-- Records shown --
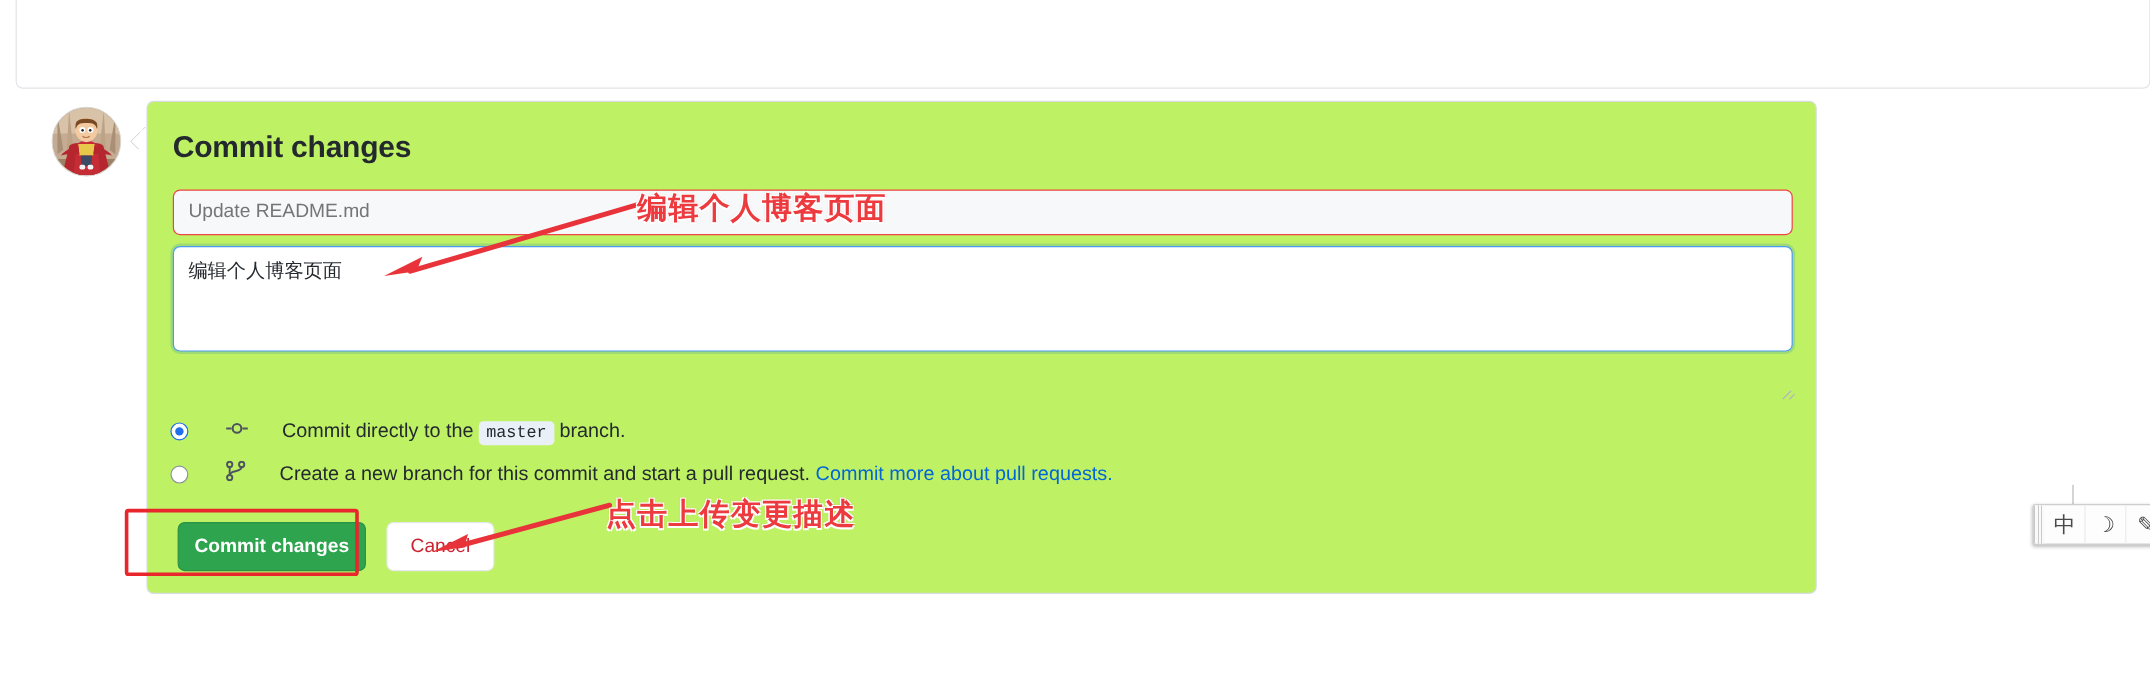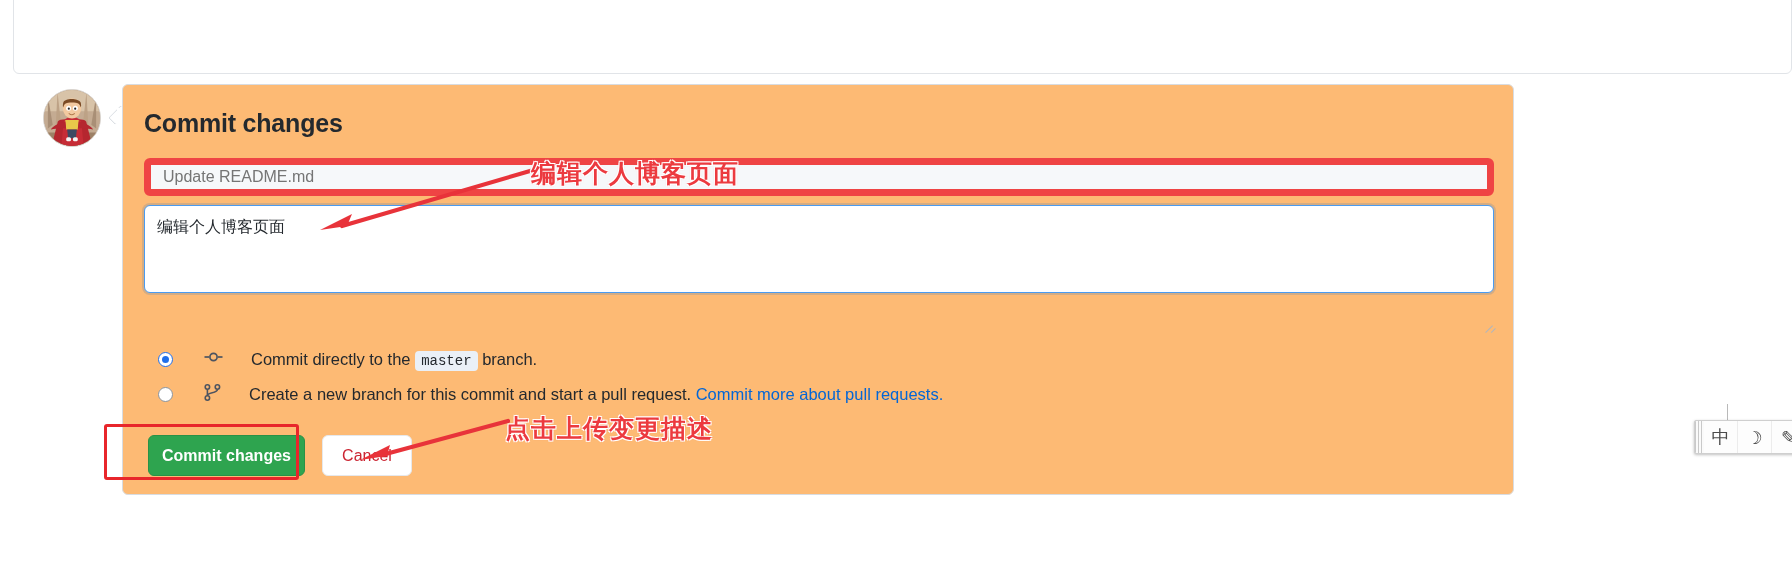--- a/index.html
+++ b/index.html
@@ -33,7 +33,7 @@
   .commit-card {
     position: absolute; left: 122px; top: 84px;
     width: 1392px; height: 411px;
-    background: #fdba74;
+    background: #bef264;
     border: 1px solid #d8dce1; border-radius: 6px;
   }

-- Exercise --
Look through the entries above. Copy each line in which the string "background" occurs.

-- Solution to this task --
-    background: #fdba74;
+    background: #bef264;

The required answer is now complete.